Deux ans après son incarcération, celle que l’on qualifie déjà d’Aung San Suu Kyi rwandaise, Victoire Ingabire est désormais fixée sur son sort : principale opposante au régime de Paul Kagame, elle a été condamnée à 8 ans de prison ferme pour « conspiration contre les autorités par le terrorisme et la guerre » et négation du génocide.

Pour de nombreux observateurs, ce verdict parait moins sévère qu’attendu car le parquet avait requis la prison à perpétuité. Fin avril, le parquet affirmait disposer des preuves de transfert d’argent effectué par Mme Ingabire au profit des Forces démocratiques de libération du Rwanda, un mouvement de rébellion hutu rwandais basé dans l’Est de la République démocratique du Congo, que Kigali qualifie de groupe « terroriste ». A la fin de l’audience, la juge Alice Rulisa a déclaré au nom des trois magistrats que Victoire Ingabire avait bénéficié de l’indulgence de la cour, indulgence qu’elle avait demandée par lettre au président, Paul Kagame.

Présidente des forces démocratiques unifiées (FDU), principal parti d’opposition, Victoire Ingabire Umuhoza est mariée et mère de trois enfants. Après sa formation en droit commercial et comptabilité, elle entreprend des études supérieures en économie commerciale et gestion des entreprises, aux Pays-Bas. En 1997, elle s’engage en politique en adhérant au Rassemblement Républicain pour la Démocratie au Rwanda, un parti politique de l’opposition démocratique. Un an plus tard, elle devient Présidente de la section Pays-Bas du RDR. En 2000, elle est nommée présidente du RDR au niveau international. Elle amène son parti à s’affirmer et à condamner le génocide en cours. De 2003 à 2006, elle assume la présidence de l’Union des Forces Démocratiques Rwandaises (UFDR), une plateforme regroupant des formations politiques d’opposition, et dont le RDR est un membre actif. En 2010, candidate désignée de son parti aux élections présidentielles, elle ne prendra finalement pas part aux élections, étant sous contrôle judiciaire. L’ascension de l’opposante pourrait peut-être se poursuivre, ses avocats vont faire appel.
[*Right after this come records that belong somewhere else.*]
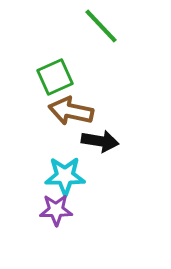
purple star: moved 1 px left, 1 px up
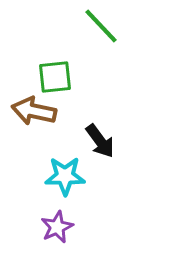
green square: rotated 18 degrees clockwise
brown arrow: moved 37 px left
black arrow: rotated 45 degrees clockwise
purple star: moved 1 px right, 17 px down; rotated 24 degrees counterclockwise
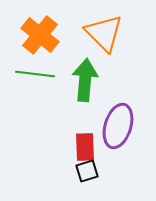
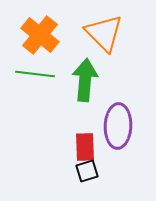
purple ellipse: rotated 15 degrees counterclockwise
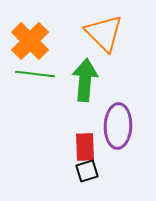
orange cross: moved 10 px left, 6 px down; rotated 6 degrees clockwise
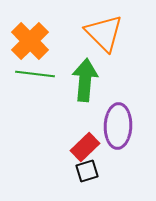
red rectangle: rotated 48 degrees clockwise
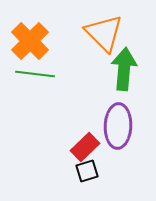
green arrow: moved 39 px right, 11 px up
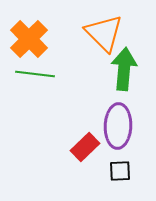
orange cross: moved 1 px left, 2 px up
black square: moved 33 px right; rotated 15 degrees clockwise
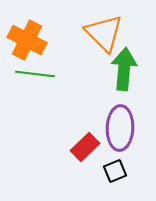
orange cross: moved 2 px left, 1 px down; rotated 18 degrees counterclockwise
purple ellipse: moved 2 px right, 2 px down
black square: moved 5 px left; rotated 20 degrees counterclockwise
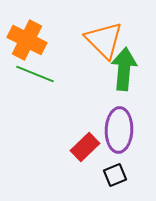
orange triangle: moved 7 px down
green line: rotated 15 degrees clockwise
purple ellipse: moved 1 px left, 2 px down
black square: moved 4 px down
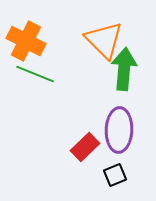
orange cross: moved 1 px left, 1 px down
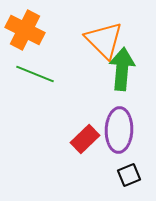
orange cross: moved 1 px left, 11 px up
green arrow: moved 2 px left
red rectangle: moved 8 px up
black square: moved 14 px right
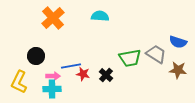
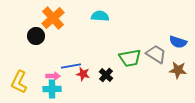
black circle: moved 20 px up
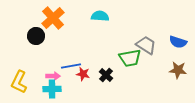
gray trapezoid: moved 10 px left, 9 px up
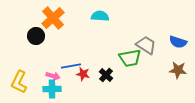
pink arrow: rotated 16 degrees clockwise
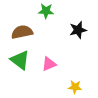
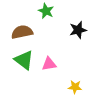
green star: rotated 21 degrees clockwise
green triangle: moved 4 px right
pink triangle: rotated 14 degrees clockwise
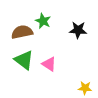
green star: moved 3 px left, 10 px down
black star: rotated 18 degrees clockwise
pink triangle: rotated 42 degrees clockwise
yellow star: moved 10 px right, 1 px down
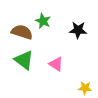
brown semicircle: rotated 30 degrees clockwise
pink triangle: moved 7 px right
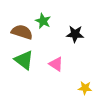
black star: moved 3 px left, 4 px down
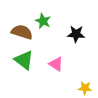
black star: moved 1 px right
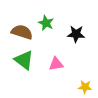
green star: moved 3 px right, 2 px down
pink triangle: rotated 42 degrees counterclockwise
yellow star: moved 1 px up
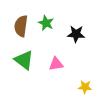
brown semicircle: moved 1 px left, 6 px up; rotated 100 degrees counterclockwise
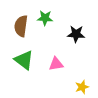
green star: moved 1 px left, 5 px up; rotated 21 degrees counterclockwise
yellow star: moved 3 px left; rotated 24 degrees counterclockwise
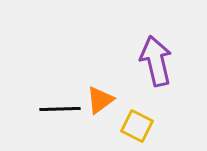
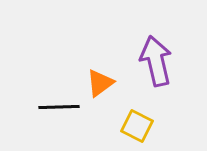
orange triangle: moved 17 px up
black line: moved 1 px left, 2 px up
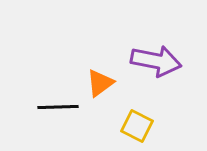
purple arrow: rotated 114 degrees clockwise
black line: moved 1 px left
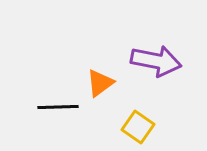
yellow square: moved 1 px right, 1 px down; rotated 8 degrees clockwise
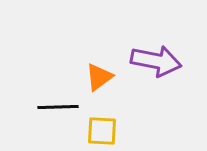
orange triangle: moved 1 px left, 6 px up
yellow square: moved 36 px left, 4 px down; rotated 32 degrees counterclockwise
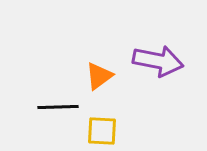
purple arrow: moved 2 px right
orange triangle: moved 1 px up
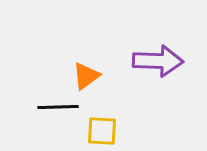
purple arrow: rotated 9 degrees counterclockwise
orange triangle: moved 13 px left
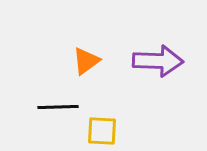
orange triangle: moved 15 px up
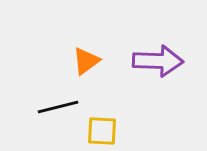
black line: rotated 12 degrees counterclockwise
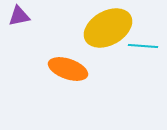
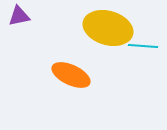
yellow ellipse: rotated 45 degrees clockwise
orange ellipse: moved 3 px right, 6 px down; rotated 6 degrees clockwise
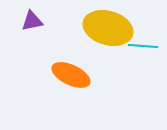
purple triangle: moved 13 px right, 5 px down
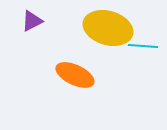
purple triangle: rotated 15 degrees counterclockwise
orange ellipse: moved 4 px right
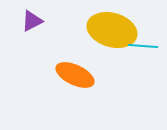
yellow ellipse: moved 4 px right, 2 px down
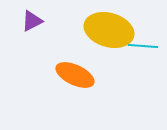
yellow ellipse: moved 3 px left
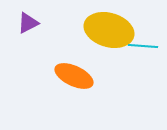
purple triangle: moved 4 px left, 2 px down
orange ellipse: moved 1 px left, 1 px down
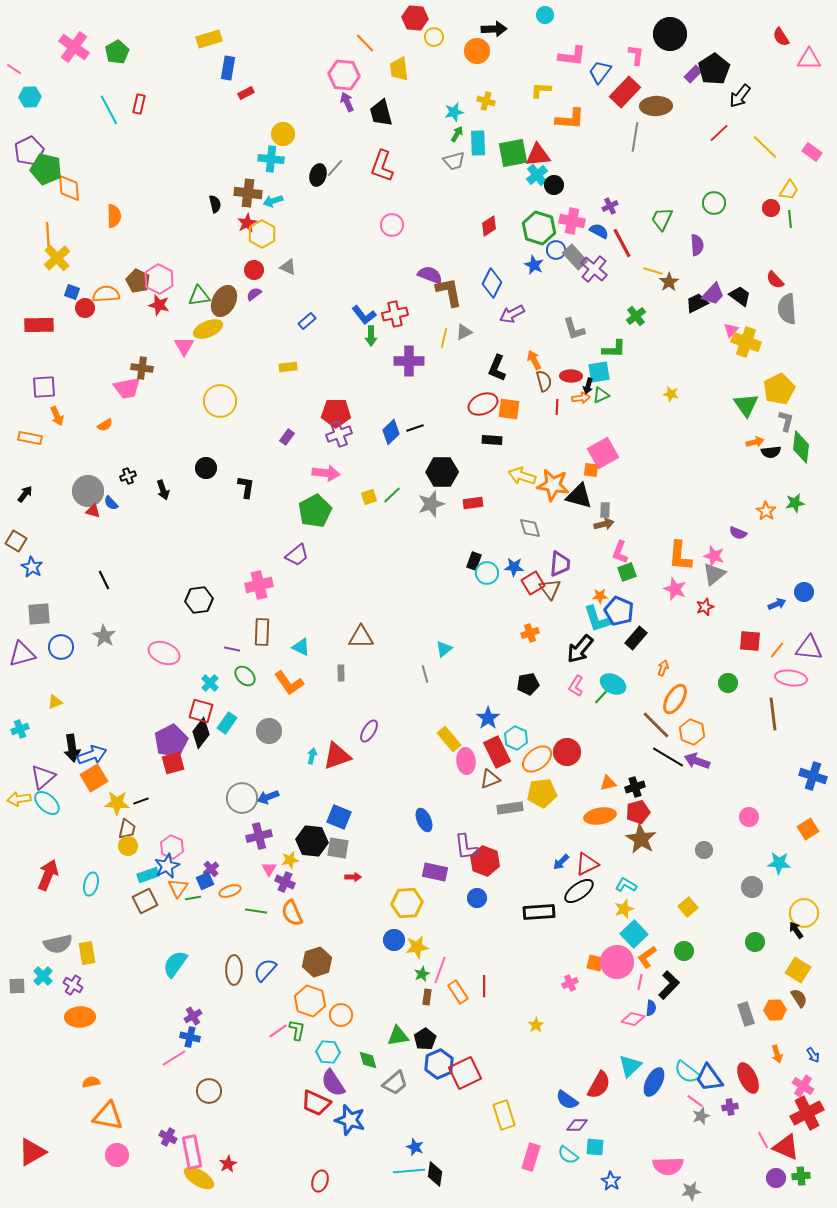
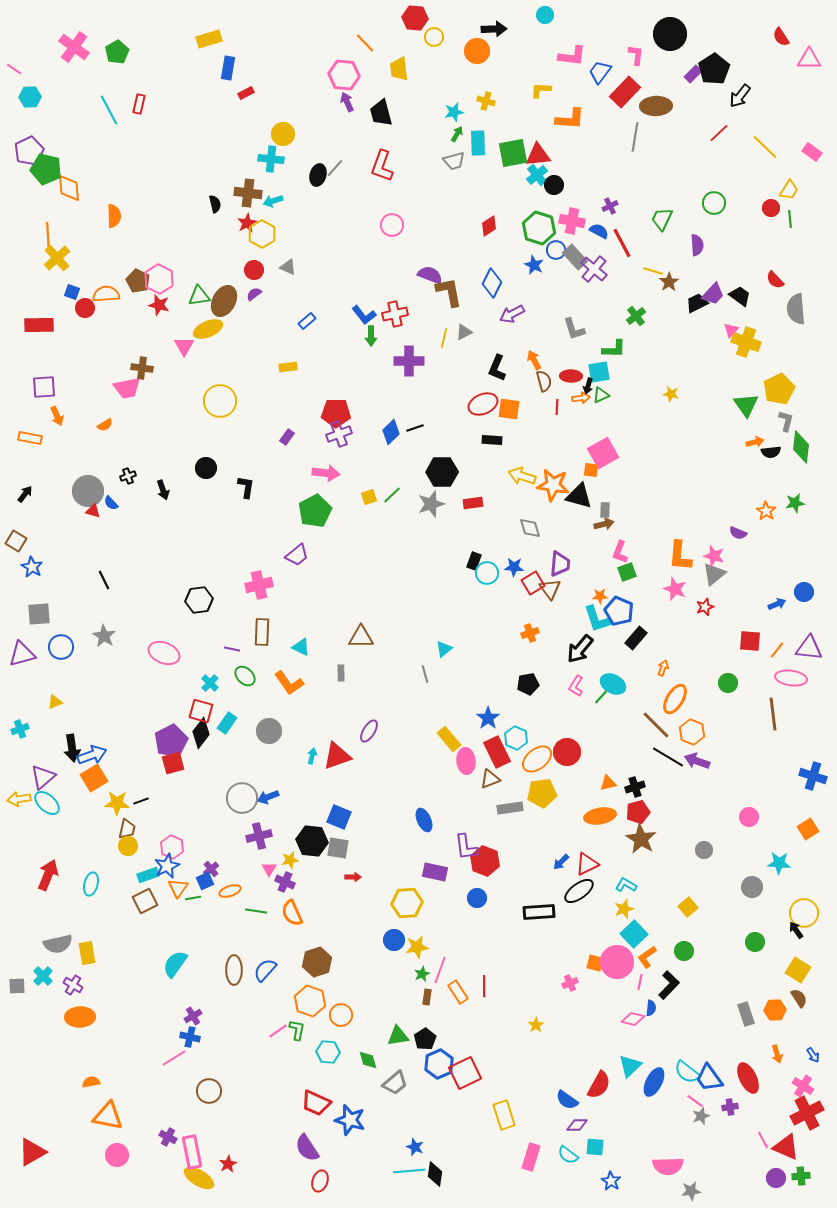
gray semicircle at (787, 309): moved 9 px right
purple semicircle at (333, 1083): moved 26 px left, 65 px down
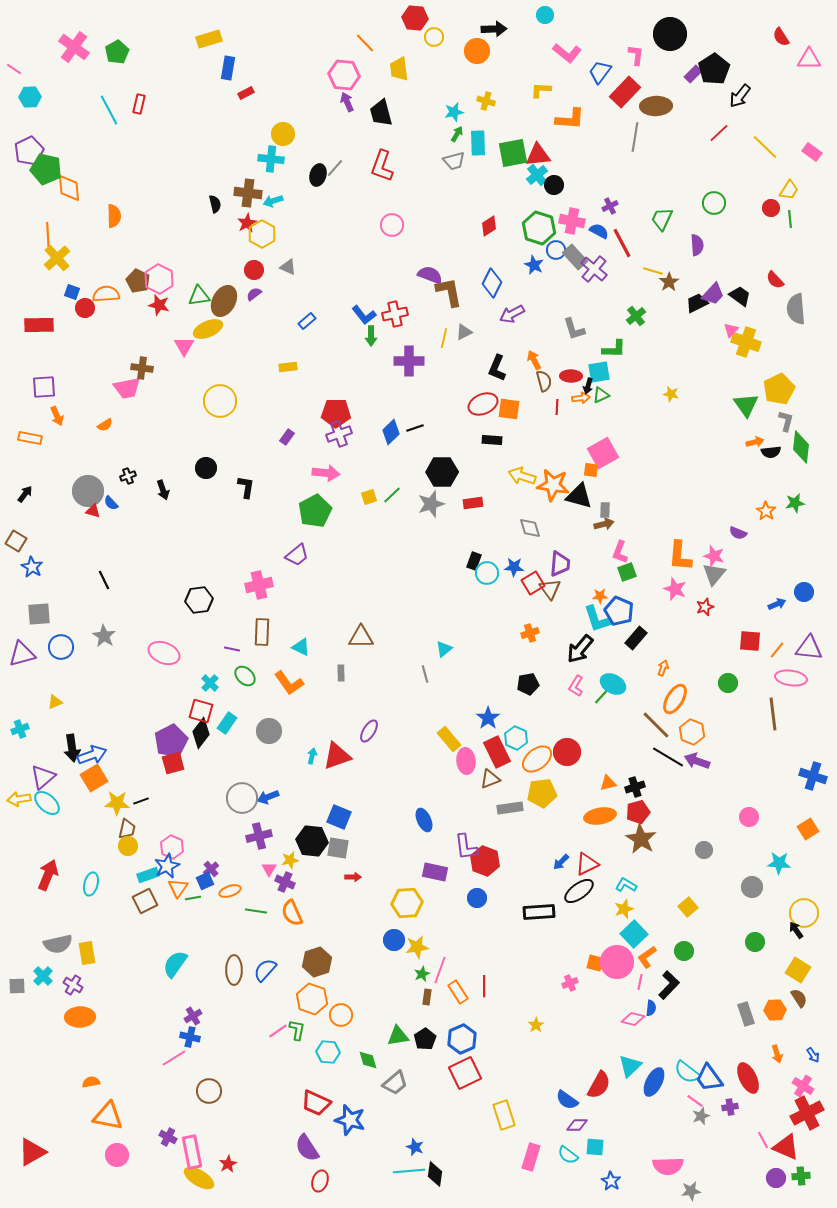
pink L-shape at (572, 56): moved 5 px left, 3 px up; rotated 32 degrees clockwise
gray triangle at (714, 574): rotated 10 degrees counterclockwise
orange hexagon at (310, 1001): moved 2 px right, 2 px up
blue hexagon at (439, 1064): moved 23 px right, 25 px up
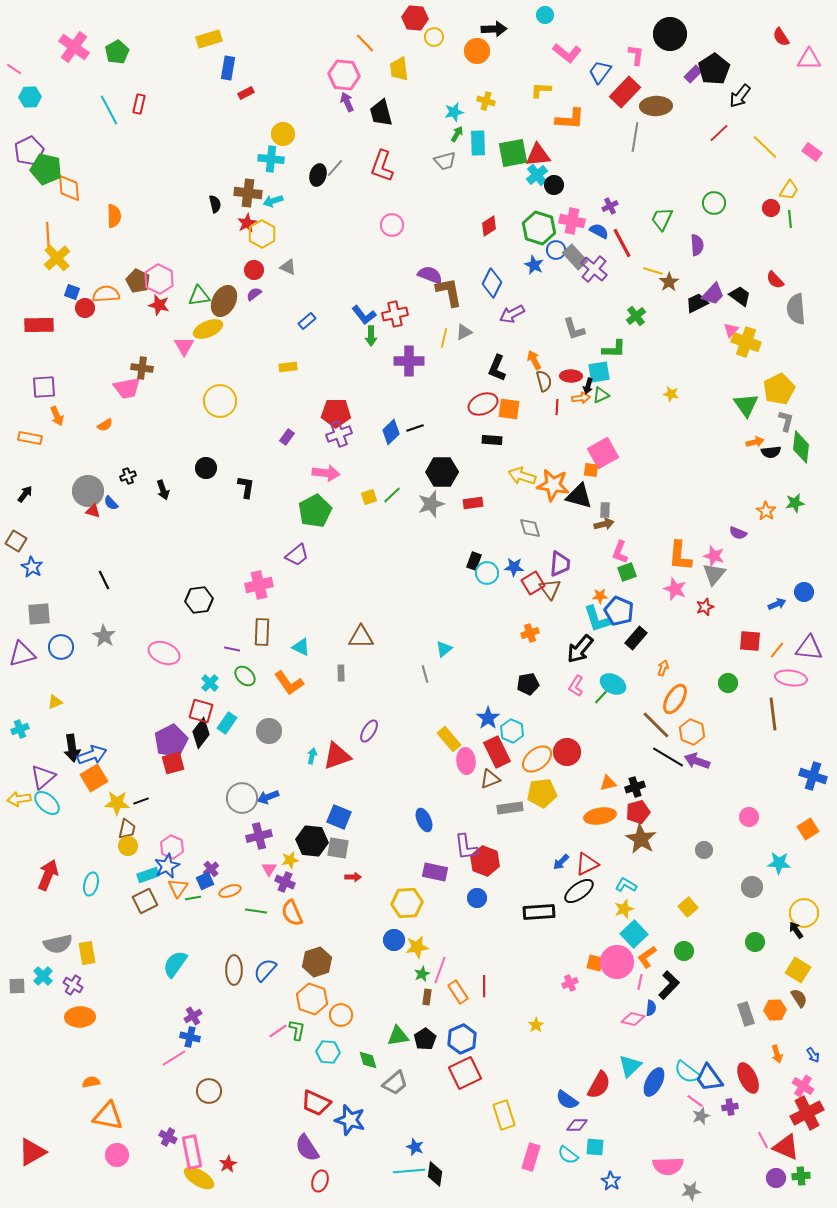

Le point de vue de Lydie Boka, manager su site strategico.fr et spécialiste de l’Afrique, contactée par Afrik.com

« Je trouve ce verdict sévère. Plusieurs organisations des droits de l’Homme se sont d’ailleurs émues de cette sentence. Ce n’est pas tant sur le fond que je le critique – je ne suis pas apte à juger des actes commis ou non par Victoire Ingabire- mais plutôt sur la forme. Pour moi, dans ce procès, l’accusation n’a pas fourni assez de preuves de ce qu’elle avançait.

A mon sens, Victoire Ingabire est quelqu’un qui dérangeait très certainement. Elle faisait partie de l’opposition et avait l’intention de se porter candidate à la présidentielle en 2010. Elle a aussi fait des déclarations qui n’ont pas plu, en demandant notamment à ce que les responsables de crimes commis contre les Hutu pendant le génocide soient poursuivis. Elle est aussi tombée sous le coup d’une loi (la loi de 2008 sur « l’idéologie du génocide »), assez floue, qui permet d’arrêter les gens assez facilement.

Selon moi, toutefois, ce n’est pas le procès d’une ethnie contre une autre – le Rwanda a tellement souffert qu’il n’a certainement pas envie de réveiller ce monstre-là- mais il s’agit plutôt d’un régime autoritaire qui a encore de la peine avec la liberté d’expression. Le Rwanda a fait beaucoup de progrès, notamment d’un point de vue économique, mais a encore des efforts à faire pour ce qui est de la démocratie. »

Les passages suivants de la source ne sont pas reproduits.